TEXTO PARA ANALIZAR:
"""

Vamos por paso. En 1816 se produjeron importantes erupciones volcánicas, una en el volcán Mayon en Filipinas pero, sobre todo, la más importante, fue la ocurrida en el monte Tambora en Indonesia, que ha sido la erupción volcánica más grande conocida en un período de 1 300 años. Los gases y cenizas del volcán fueron arrojadas a la atmósfera con gran fuerza, llegando hasta alturas en las que los vientos del Oeste, que dan la vuelta, en su circulación, a nuestro planeta, provocaron una gigantesca pantalla que no dejaba pasar la luz del Sol.  Fueron arrojadas a la atmósfera superior millones de toneladas de cenizas volcánicas, polvo y dióxido de azufre. Debido a ello, estas erupciones ocasionaron una disminución de la temperatura mundial de entre 0.4 y -0.7 °C como promedio, lo que provocó que el verano de 1816 fuera el verano más frío registrado en Europa entre 1766 y 2000.

"""

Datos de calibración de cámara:
"""

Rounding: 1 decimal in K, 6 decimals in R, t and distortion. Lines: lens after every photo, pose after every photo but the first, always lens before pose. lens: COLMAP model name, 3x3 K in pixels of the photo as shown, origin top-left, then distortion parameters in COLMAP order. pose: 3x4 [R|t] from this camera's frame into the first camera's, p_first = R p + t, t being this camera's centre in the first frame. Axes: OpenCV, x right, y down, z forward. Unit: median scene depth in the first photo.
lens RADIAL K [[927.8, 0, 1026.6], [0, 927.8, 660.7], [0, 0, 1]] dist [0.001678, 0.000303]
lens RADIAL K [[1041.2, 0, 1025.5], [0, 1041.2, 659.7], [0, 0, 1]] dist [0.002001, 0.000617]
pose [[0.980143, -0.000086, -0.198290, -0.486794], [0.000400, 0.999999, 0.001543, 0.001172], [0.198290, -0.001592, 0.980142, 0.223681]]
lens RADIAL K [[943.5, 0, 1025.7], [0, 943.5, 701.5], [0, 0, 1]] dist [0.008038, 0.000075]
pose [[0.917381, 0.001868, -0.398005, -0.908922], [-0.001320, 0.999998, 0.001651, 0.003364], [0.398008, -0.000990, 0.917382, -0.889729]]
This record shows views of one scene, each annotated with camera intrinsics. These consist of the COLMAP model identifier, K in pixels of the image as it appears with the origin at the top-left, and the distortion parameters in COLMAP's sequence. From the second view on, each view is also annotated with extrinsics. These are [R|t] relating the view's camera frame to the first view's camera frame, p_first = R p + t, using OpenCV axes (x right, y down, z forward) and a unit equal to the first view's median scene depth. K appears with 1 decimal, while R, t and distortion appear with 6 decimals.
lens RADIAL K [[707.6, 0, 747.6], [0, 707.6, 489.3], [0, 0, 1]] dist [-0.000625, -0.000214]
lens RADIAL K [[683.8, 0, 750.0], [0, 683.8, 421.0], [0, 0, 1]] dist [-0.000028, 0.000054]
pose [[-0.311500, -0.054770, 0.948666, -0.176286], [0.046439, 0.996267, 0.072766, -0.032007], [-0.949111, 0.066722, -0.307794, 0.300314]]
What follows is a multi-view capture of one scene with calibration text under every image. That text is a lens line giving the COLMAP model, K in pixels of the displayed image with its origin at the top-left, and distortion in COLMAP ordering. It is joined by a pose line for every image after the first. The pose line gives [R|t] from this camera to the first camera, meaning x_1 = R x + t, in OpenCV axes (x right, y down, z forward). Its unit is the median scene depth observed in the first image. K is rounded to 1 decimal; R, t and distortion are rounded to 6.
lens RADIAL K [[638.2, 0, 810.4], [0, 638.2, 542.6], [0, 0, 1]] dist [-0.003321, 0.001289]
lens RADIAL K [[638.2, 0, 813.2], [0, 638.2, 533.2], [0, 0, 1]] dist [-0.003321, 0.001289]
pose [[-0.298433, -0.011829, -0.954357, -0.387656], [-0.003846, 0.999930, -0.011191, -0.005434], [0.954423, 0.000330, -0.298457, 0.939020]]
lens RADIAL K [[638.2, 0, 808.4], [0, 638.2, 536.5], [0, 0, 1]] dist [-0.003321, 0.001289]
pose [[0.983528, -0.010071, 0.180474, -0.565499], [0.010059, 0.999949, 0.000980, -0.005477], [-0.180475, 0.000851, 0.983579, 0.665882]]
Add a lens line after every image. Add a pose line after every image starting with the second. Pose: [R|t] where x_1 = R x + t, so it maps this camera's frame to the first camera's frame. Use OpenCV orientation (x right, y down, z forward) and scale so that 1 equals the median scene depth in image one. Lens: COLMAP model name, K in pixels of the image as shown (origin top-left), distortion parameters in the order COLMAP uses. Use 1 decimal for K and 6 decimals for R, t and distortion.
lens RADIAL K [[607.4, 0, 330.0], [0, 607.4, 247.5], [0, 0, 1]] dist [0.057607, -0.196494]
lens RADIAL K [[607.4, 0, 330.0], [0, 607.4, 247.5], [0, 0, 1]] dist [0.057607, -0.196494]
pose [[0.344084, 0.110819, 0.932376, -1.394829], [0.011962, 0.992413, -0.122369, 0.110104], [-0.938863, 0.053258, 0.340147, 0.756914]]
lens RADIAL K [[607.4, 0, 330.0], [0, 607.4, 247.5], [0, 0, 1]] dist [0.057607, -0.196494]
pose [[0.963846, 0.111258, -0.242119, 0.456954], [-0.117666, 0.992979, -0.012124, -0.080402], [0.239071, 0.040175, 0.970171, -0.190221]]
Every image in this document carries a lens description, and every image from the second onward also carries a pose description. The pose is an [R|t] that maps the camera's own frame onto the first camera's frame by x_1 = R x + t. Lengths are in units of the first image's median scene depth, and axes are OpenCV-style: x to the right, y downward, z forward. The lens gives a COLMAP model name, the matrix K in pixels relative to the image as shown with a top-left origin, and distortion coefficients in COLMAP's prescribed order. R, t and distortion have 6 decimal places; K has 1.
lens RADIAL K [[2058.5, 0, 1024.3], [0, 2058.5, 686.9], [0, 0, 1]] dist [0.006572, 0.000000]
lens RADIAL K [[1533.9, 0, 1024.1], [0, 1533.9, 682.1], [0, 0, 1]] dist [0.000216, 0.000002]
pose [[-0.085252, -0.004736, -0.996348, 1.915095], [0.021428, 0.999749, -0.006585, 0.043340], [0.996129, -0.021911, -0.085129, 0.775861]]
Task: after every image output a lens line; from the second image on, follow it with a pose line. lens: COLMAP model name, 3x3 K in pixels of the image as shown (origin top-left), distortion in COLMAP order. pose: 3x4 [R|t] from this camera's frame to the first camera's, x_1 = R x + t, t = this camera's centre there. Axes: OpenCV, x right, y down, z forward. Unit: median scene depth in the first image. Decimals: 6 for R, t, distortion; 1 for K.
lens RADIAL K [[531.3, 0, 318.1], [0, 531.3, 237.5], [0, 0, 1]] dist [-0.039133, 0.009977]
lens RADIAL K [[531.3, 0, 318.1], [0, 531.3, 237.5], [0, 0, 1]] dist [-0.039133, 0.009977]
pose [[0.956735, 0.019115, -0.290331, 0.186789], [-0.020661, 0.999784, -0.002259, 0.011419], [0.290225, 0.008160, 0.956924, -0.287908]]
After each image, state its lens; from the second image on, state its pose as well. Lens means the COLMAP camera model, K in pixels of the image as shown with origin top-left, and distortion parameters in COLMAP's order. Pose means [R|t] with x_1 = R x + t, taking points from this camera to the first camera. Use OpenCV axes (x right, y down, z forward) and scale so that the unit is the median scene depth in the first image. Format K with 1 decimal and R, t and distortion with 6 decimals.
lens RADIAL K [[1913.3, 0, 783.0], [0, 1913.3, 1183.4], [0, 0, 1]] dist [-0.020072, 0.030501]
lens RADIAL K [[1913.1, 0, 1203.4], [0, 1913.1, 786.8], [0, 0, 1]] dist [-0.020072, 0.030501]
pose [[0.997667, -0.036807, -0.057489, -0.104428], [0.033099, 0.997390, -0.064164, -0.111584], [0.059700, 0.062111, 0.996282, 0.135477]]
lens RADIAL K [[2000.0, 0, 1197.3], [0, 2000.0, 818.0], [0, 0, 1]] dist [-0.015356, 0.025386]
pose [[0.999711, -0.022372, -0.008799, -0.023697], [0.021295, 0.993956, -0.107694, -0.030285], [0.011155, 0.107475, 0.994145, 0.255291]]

"""

OBJETIVO DE LA TAREA: Transcriba del texto sobre las erupciones volcánicas de 1816 el fragmento que comienza en "Vamos por paso." y termina en "1766 y 2000.".

RESULTADO DE LA TAREA:
Vamos por paso. En 1816 se produjeron importantes erupciones volcánicas, una en el volcán Mayon en Filipinas pero, sobre todo, la más importante, fue la ocurrida en el monte Tambora en Indonesia, que ha sido la erupción volcánica más grande conocida en un período de 1 300 años. Los gases y cenizas del volcán fueron arrojadas a la atmósfera con gran fuerza, llegando hasta alturas en las que los vientos del Oeste, que dan la vuelta, en su circulación, a nuestro planeta, provocaron una gigantesca pantalla que no dejaba pasar la luz del Sol.  Fueron arrojadas a la atmósfera superior millones de toneladas de cenizas volcánicas, polvo y dióxido de azufre. Debido a ello, estas erupciones ocasionaron una disminución de la temperatura mundial de entre 0.4 y -0.7 °C como promedio, lo que provocó que el verano de 1816 fuera el verano más frío registrado en Europa entre 1766 y 2000.